Question de gouvernance
« Face à une crise, il faut le pompier mais aussi l’architecte », aimait à dire Jacques Delors, qui appelait dès 2010 à renforcer la politique énergétique commune de l’Europe. Or les instruments européens sont encore trop temporaires, trop nationaux, insuffisamment contraignants et ne soutiennent pas de façon adéquate la réalisation des objectifs de l’UE. Cette dernière doit sortir d’une posture réactive et se donner les moyens d’anticiper et d’amortir les prochaines crises.

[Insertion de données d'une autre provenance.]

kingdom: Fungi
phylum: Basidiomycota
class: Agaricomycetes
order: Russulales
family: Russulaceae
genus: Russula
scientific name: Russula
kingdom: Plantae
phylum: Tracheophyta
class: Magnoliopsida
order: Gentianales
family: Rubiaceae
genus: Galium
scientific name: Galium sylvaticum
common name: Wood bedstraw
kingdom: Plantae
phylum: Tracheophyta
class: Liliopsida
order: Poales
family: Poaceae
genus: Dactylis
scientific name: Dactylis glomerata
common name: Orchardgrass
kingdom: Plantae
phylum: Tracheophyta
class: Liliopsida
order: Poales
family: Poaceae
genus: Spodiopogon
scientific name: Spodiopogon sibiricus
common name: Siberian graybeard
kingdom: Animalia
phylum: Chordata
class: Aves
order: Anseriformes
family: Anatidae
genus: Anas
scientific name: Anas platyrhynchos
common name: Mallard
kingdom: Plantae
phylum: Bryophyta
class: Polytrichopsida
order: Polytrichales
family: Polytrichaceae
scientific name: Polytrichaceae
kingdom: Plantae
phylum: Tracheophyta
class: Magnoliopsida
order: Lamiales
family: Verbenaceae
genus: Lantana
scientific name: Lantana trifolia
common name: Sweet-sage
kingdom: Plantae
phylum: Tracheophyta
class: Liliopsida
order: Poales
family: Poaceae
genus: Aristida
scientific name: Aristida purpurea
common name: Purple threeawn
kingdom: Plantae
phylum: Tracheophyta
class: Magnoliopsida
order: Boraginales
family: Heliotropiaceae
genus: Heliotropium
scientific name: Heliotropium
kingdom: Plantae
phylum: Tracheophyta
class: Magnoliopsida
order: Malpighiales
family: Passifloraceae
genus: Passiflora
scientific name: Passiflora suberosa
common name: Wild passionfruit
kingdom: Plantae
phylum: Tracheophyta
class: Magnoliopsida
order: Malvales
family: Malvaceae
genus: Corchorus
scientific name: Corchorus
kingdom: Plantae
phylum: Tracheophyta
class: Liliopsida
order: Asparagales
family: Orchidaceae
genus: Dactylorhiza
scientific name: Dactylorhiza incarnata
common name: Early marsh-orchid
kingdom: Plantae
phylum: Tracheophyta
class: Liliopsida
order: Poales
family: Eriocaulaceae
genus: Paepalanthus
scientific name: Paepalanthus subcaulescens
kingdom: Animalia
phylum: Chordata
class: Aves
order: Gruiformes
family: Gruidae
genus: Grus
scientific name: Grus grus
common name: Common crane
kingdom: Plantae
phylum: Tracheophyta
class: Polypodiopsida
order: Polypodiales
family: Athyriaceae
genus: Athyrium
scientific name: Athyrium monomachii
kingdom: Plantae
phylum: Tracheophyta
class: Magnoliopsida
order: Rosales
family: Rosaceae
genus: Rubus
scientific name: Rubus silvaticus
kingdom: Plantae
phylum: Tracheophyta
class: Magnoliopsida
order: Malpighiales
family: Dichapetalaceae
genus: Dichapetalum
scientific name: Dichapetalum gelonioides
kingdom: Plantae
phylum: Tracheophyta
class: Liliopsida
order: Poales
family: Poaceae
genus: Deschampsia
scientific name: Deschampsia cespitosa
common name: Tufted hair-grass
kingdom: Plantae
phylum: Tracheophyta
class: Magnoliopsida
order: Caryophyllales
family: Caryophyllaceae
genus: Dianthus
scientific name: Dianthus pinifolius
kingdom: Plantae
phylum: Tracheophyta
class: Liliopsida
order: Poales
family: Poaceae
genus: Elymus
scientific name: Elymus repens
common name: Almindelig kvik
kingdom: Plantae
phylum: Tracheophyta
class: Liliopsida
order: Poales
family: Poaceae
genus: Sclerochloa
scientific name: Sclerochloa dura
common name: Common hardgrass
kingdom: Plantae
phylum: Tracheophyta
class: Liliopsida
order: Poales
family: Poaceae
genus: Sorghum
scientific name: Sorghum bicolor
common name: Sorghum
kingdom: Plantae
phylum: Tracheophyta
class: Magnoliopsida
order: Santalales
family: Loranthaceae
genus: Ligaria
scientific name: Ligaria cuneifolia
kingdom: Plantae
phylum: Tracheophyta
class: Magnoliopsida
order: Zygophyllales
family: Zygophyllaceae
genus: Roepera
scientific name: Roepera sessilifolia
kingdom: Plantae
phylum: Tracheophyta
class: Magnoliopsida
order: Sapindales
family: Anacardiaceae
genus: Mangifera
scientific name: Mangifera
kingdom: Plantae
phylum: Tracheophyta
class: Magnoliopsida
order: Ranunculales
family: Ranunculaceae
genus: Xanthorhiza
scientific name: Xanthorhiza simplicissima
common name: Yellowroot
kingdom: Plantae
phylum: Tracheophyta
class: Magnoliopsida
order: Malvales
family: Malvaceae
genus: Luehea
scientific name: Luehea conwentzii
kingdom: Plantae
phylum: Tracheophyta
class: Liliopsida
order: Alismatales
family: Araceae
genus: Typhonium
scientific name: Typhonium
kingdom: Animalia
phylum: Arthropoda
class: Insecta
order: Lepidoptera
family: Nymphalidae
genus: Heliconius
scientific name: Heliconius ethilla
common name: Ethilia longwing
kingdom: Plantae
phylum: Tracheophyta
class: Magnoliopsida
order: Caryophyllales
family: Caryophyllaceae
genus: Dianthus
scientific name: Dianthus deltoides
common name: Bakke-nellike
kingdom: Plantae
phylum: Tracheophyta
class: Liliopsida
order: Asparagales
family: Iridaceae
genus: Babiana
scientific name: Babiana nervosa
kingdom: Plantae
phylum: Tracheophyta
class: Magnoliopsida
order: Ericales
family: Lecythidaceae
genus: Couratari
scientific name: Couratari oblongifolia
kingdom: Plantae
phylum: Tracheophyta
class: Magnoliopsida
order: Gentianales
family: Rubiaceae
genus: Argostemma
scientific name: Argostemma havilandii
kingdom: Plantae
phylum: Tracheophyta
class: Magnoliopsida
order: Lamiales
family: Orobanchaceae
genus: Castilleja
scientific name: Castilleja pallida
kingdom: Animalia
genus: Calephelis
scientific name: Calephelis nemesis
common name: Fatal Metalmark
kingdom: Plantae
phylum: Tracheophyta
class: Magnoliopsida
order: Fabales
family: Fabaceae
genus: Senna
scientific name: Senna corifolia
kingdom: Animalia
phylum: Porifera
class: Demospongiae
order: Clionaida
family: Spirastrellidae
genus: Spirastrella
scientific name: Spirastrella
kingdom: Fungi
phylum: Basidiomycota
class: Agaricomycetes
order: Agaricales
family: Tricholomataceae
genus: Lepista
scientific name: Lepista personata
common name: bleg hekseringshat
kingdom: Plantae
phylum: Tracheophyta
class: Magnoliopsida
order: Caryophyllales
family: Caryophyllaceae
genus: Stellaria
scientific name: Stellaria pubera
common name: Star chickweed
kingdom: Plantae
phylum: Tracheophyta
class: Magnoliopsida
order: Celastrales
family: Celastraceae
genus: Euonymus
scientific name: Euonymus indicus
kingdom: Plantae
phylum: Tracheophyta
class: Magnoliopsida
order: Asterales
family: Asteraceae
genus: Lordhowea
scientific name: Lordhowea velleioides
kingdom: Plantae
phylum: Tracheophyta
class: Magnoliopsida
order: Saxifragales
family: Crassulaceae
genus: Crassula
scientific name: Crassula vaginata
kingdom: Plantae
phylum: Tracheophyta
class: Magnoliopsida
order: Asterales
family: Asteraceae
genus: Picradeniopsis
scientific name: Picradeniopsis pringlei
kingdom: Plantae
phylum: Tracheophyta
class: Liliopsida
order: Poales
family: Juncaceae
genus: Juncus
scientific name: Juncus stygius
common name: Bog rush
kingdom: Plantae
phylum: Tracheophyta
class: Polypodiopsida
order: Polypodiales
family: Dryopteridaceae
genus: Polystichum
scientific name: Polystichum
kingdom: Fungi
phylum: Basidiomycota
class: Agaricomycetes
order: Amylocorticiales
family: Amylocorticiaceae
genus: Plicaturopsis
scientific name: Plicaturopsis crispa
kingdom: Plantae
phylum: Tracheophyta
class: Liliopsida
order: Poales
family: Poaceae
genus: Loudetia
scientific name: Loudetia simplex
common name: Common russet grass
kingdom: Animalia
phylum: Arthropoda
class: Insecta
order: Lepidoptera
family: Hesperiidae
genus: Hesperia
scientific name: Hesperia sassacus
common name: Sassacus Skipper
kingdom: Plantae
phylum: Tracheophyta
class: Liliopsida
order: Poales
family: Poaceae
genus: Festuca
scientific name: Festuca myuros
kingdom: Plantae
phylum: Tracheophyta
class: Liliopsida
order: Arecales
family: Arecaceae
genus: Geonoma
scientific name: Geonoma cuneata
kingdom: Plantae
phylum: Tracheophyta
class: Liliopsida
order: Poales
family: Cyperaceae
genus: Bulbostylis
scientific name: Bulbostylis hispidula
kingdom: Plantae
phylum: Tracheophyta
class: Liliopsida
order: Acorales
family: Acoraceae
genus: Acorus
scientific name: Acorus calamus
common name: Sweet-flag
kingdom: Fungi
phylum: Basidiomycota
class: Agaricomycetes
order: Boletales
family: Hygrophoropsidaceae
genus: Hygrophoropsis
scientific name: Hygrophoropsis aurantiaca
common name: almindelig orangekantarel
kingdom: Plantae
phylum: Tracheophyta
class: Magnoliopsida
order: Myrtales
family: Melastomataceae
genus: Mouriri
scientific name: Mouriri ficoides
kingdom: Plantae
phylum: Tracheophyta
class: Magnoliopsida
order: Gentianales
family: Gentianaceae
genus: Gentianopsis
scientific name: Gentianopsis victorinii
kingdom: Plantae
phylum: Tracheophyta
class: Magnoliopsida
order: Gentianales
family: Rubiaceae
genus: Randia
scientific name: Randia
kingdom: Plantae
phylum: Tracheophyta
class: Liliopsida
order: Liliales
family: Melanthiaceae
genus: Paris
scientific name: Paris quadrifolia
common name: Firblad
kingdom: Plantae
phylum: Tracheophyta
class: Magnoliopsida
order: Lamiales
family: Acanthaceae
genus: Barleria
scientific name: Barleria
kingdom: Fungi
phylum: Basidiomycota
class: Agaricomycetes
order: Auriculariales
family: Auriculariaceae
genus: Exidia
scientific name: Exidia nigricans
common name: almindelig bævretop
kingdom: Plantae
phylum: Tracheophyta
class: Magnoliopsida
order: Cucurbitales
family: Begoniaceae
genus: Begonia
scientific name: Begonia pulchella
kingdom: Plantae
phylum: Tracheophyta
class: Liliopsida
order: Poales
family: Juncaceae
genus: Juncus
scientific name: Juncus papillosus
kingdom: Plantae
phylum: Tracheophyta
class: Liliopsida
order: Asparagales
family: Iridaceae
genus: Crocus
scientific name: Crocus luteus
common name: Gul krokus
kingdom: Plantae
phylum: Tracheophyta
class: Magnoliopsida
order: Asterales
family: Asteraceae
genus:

Pour cela, il est nécessaire de renforcer les financements communs, par exemple au travers d’un fonds de souveraineté européen qui contribuerait à soutenir l’émergence d’une économie bas carbone et résiliente. Les financements du plan de relance européens s’arrêtent en 2026. Christine Lagarde, la présidente de la Banque centrale européenne, a récemment évoqué la nécessité d’un nouvel emprunt européen pour financer la transition. L’UE doit également préserver sa compétitivité et augmenter sa résilience en matière de technologies propres, dans un contexte de forte concurrence internationale. Le manque de volonté politique qui résulte des discussions du Conseil européen des 14 et 15 décembre 2023 est à cet égard inquiétant.